Insomma: quel gran paraguro di @Jack, prima permette per anni a Trump di dire quello che vuole, esattamente come continua a fare  con tutti i leader più spietati della Terra. Poi, quando al potere vanno gli altri, censura Trump e i suoi sostenitori. E  di section 230, tra i democratici, non parla più nessuno.

–       Nei 74 milioni di reietti che hanno scelto Trump ci sono dentro tantissime cose: sciamani e proud boys, ciarpame razzista e complottista, ma anche milioni di operai della Rust Belt che votarono per Obama, buona parte del ceto medio-alto che guadagna almeno 75 mila dollari l’anno e una percentuale incredibilmente alta di sudamericani o asiatici di prima o seconda generazione, che alla faccia del razzismo al contrario di chi si ostina a considerarli “minoranze” – come fossero panda da proteggere e non individui – rifiutano di vedere la loro identità ridotta unicamente alla questione della razza.
La realtà, insomma, si dimostra sempre estremamente più complicata di come la dipinge il manicheismo dei Buoni, nelle cui fila, tra l’altro, ci sono anche milioni di persone per bene ma anche gli idioti che decapitano le statue e alcuni tra i finanzieri più spietati e sanguinari del pianeta; ma questa infinita gradazione di grigi e di chiaroscuri non serve a prendere like né voti, non moltiplica le views sui social, non scalda il cuore degli estremisti di ambo le parti, gli unici a cui – per ragioni economiche – si rivolgono ormai politici e media.

–       Ashili Babbitt, la 35enne morta durante l’assalto al Congresso, stava compiendo un reato, per il quale avrebbe dovuto essere arrestata e processata, come sta avvenendo in queste ore ai suoi colleghi.
Purtroppo, è stata ammazzata come un cane, con un colpo di pistola alla giugulare sparato da un paio di metri.
Visto che la donna, come mostrato chiaramente nel drammatico video, non stava cercando di resistere all’arresto né provando a scappare, bisogna chiamare le cose per quello che sono: Ashili Babbitt è una donna uccisa dalla polizia (femminicidio?).
Il fatto che si liquidi il tutto con un “se l’è andata a cercare” è inaccettabile, perché significa ammettere che chiunque sia sorpreso a compiere un reato, per esempio chi nella scorsa estate sfasciava auto o vetrine, debba aspettarsi la stessa sorte: significa cioè uscire dallo stato di diritto e entrare nello stato di polizia.
Il fatto che questo avvenga e che i media liberal (a proposito: ci vuole davvero una grande ironia per continuare a chiamarsi “liberal”) abbiano scavato nella sua vita per dimostrare che era una poco di buono, è un altro sintomo dell’irrimediabile miseria morale di questa gente.

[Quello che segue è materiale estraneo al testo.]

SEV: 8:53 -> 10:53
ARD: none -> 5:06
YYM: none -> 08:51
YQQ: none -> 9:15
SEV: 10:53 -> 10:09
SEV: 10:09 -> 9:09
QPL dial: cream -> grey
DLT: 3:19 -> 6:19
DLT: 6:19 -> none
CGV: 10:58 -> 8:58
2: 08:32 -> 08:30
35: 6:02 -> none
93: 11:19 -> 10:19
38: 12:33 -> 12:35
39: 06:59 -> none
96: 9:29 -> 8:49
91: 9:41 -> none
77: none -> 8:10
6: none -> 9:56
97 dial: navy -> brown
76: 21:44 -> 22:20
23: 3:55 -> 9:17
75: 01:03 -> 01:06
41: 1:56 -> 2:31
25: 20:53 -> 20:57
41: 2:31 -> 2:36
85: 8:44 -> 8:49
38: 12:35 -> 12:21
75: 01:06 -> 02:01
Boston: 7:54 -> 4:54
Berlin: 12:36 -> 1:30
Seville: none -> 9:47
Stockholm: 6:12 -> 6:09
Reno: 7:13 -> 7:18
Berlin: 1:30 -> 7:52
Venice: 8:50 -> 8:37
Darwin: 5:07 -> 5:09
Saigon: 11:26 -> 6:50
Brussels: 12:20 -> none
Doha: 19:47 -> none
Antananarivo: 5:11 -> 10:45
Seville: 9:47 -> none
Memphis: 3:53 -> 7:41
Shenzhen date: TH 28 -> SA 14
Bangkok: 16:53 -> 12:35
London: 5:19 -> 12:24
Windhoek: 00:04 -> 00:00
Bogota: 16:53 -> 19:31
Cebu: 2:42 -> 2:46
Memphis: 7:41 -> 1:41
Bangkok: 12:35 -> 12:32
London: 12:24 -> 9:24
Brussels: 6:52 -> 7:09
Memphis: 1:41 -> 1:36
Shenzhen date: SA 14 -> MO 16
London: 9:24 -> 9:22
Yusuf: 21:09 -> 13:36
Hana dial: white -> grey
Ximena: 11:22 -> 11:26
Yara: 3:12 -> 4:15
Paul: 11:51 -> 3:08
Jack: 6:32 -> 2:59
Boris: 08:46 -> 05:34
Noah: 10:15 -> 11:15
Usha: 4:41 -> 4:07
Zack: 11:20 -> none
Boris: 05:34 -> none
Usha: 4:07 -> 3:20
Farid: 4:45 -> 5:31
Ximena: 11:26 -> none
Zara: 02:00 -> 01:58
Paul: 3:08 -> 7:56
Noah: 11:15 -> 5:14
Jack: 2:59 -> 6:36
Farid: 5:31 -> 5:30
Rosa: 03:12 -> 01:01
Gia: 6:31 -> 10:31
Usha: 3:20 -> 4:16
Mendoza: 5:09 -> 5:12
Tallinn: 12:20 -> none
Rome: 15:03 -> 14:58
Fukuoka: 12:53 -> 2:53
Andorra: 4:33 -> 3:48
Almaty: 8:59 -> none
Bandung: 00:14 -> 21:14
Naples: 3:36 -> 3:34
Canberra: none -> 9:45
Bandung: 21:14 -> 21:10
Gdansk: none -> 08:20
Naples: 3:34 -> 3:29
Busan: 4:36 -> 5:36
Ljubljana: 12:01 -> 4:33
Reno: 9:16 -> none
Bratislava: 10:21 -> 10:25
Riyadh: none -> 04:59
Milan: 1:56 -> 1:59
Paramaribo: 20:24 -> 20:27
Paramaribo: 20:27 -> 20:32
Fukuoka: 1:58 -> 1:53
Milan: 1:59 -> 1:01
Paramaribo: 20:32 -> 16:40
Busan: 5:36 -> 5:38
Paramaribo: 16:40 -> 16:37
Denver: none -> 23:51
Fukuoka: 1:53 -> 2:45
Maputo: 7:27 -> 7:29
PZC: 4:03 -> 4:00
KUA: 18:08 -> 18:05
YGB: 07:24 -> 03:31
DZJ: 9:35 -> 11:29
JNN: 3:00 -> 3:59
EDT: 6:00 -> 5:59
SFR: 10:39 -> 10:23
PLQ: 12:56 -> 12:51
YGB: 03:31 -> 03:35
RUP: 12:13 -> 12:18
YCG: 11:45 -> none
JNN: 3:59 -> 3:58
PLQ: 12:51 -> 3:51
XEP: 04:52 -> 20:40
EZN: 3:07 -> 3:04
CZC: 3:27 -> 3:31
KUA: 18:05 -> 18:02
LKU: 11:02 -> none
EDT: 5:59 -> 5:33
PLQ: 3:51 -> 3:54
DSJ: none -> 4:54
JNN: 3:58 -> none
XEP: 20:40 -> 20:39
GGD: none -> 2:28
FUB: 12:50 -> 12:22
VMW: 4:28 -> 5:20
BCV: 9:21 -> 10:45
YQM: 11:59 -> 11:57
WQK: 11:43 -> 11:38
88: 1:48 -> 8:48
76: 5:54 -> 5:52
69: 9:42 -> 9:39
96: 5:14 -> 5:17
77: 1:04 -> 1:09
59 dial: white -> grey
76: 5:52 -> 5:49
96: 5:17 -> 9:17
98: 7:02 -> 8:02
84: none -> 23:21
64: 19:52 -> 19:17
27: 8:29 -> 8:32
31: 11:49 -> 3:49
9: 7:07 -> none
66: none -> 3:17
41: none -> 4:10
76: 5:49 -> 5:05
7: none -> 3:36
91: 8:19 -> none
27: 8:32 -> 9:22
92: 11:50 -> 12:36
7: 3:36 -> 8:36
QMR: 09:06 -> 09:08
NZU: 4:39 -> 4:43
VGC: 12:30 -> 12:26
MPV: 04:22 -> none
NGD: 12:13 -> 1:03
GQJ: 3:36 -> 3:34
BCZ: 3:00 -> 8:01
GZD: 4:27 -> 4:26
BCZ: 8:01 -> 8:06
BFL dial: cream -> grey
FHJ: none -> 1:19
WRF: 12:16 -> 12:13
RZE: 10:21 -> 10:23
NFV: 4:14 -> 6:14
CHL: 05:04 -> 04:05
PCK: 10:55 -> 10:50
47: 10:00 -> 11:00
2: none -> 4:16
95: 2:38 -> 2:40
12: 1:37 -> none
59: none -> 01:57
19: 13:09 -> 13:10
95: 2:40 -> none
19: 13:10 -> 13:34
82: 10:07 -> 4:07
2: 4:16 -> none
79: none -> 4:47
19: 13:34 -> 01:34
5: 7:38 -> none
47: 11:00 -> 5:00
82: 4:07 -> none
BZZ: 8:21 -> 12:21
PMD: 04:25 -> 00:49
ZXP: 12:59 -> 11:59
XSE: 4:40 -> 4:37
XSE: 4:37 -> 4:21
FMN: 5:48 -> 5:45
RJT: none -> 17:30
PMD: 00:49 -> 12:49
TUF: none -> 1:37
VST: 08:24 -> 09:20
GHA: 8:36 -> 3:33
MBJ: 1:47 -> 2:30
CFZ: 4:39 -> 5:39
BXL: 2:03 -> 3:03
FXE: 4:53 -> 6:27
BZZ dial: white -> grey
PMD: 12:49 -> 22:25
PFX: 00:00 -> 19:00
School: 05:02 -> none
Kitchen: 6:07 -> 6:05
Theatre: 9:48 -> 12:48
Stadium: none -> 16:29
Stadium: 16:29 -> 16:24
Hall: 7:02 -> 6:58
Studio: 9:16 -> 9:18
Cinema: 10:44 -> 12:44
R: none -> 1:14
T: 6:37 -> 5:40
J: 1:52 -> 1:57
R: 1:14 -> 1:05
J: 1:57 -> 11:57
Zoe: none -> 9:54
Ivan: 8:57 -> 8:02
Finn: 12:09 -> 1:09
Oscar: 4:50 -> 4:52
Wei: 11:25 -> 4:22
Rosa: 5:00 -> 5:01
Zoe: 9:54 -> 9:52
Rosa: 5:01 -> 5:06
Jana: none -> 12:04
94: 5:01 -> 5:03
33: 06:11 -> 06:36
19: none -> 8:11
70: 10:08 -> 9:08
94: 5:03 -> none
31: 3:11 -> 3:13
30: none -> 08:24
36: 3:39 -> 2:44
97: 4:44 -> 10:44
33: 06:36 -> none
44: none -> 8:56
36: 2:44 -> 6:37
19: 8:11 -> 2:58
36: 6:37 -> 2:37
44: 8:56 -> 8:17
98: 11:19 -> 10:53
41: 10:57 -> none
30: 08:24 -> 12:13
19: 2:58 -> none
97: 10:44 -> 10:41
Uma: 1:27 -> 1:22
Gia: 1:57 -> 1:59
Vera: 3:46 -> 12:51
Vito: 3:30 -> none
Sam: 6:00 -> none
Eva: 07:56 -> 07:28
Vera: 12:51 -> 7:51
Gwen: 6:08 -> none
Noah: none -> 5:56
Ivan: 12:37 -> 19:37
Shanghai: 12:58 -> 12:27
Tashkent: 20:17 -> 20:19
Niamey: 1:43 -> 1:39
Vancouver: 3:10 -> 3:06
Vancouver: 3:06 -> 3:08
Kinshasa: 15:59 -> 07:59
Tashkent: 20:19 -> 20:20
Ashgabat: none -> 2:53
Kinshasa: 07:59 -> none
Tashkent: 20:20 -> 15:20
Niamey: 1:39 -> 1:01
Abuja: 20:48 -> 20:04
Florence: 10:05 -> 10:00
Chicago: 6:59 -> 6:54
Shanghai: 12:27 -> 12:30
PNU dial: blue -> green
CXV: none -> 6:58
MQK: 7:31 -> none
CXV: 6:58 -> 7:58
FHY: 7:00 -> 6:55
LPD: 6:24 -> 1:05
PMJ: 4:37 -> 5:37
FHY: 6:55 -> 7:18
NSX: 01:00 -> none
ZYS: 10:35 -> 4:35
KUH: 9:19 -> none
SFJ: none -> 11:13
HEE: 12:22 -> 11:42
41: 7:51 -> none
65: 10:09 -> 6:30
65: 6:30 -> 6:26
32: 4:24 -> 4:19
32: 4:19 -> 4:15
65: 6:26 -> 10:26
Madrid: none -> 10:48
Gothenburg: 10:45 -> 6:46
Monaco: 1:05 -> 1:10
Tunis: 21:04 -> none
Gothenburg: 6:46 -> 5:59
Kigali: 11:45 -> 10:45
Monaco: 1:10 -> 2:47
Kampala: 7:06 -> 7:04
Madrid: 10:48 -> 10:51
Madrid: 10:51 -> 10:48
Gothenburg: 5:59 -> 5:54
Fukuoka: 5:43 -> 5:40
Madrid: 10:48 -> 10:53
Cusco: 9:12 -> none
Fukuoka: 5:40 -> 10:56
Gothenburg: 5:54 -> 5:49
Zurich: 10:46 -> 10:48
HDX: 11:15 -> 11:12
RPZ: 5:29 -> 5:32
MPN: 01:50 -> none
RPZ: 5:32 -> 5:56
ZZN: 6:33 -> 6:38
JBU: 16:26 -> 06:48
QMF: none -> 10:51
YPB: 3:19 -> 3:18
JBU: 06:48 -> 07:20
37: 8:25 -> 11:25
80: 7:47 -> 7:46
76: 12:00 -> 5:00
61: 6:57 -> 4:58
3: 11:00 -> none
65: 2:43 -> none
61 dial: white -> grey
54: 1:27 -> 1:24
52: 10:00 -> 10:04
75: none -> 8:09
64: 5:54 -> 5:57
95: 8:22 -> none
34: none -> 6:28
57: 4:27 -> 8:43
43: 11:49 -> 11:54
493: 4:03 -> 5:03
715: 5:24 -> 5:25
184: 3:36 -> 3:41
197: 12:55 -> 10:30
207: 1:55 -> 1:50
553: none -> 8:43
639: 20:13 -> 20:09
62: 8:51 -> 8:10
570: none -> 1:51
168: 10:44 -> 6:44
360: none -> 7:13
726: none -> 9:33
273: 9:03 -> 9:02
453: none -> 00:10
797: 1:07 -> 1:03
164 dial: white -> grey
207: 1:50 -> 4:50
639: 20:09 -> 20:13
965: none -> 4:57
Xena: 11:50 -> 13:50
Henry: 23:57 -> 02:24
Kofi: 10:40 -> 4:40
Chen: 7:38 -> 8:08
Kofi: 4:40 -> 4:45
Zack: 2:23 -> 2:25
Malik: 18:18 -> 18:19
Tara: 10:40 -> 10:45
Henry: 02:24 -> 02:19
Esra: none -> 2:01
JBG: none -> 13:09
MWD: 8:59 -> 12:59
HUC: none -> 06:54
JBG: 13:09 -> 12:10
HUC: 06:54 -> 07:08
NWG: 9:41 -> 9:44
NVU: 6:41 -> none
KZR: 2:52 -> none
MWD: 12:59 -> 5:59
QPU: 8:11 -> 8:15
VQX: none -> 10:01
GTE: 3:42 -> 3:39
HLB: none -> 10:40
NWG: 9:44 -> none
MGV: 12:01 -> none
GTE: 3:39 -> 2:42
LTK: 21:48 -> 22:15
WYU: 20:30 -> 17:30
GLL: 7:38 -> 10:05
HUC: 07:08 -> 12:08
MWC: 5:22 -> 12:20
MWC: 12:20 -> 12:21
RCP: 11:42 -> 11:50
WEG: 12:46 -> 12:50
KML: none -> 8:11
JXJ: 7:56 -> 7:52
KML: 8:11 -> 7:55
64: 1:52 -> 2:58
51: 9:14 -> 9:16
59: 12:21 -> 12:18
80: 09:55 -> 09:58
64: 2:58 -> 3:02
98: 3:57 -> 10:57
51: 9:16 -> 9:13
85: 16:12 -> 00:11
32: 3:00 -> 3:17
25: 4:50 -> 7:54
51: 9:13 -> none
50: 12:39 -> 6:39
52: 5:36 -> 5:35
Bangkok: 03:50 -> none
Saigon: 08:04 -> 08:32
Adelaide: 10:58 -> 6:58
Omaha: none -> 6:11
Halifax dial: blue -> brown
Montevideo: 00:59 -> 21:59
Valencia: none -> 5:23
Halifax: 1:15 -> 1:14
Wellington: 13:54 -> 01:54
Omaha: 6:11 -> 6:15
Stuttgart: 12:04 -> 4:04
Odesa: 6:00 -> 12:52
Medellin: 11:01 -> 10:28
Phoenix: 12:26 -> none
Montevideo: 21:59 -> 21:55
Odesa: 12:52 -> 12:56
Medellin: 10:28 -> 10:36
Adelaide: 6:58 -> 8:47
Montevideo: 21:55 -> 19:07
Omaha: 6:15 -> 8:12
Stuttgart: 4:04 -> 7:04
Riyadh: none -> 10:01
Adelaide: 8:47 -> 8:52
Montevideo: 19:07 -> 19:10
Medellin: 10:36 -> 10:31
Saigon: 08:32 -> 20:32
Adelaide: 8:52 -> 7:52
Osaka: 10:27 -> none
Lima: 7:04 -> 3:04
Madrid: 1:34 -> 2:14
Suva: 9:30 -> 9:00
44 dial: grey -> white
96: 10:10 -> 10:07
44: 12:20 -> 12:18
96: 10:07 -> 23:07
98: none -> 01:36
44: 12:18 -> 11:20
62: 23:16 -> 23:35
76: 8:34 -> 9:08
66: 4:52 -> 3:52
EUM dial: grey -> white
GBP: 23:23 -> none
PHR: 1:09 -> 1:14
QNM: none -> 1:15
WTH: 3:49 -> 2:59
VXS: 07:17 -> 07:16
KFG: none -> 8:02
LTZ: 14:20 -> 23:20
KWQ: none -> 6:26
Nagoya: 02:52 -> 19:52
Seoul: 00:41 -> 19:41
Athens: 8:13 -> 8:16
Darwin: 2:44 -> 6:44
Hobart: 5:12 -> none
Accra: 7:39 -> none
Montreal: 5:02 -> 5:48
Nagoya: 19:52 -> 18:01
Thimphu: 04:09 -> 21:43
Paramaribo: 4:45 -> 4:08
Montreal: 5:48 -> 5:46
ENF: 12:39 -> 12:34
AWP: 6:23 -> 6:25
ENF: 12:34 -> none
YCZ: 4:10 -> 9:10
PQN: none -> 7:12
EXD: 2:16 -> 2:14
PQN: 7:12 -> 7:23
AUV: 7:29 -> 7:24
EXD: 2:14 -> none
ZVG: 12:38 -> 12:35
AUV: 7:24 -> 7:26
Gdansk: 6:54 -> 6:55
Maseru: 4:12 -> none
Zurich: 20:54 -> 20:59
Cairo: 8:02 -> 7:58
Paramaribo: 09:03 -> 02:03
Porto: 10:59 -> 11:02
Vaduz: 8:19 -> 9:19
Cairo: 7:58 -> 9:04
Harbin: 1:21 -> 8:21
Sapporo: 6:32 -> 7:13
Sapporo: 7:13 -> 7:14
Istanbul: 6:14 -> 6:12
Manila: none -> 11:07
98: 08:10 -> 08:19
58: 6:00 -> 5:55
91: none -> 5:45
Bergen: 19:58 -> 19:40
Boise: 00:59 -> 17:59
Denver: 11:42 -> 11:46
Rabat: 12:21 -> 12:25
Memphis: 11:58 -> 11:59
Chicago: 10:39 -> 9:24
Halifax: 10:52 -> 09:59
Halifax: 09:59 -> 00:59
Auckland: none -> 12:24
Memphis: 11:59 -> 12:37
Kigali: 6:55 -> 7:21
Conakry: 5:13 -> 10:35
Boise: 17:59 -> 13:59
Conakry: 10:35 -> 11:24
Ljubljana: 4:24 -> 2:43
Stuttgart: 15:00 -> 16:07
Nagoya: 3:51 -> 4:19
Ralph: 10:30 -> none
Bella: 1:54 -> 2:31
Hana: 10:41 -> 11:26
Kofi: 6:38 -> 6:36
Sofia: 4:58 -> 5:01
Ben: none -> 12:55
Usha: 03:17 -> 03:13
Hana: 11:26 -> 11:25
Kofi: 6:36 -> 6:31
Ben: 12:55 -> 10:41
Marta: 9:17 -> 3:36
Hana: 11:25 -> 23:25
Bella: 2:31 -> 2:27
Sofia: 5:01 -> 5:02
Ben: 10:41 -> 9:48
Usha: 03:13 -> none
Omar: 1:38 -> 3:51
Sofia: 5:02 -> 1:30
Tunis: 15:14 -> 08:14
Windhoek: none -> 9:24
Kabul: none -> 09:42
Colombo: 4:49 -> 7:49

–       La palma dei migliori, comunque, spetta come al solito ai democratici all’amatriciana di casa nostra. Quelli che un anno e mezzo fa (non vent’anni fa: un anno e mezzo fa) gonfiavano il petto, tutti goduti per il tweet di Trump in favore del Presidente del Consiglio che assicurava al nascente Governo giallo-rosso “piena legittimazione internazionale” (cit La Repubblica!) al ribaltone , oggi traducono indignati gli articoli del Times e del Washington Post per spiegare ai rari lettori rimasti quale razza di criminale sia lo stesso Donald Trump.
Persino in tempi come questi la loro totale mancanza di senso del ridicolo e del pudore lascia a bocca aperta.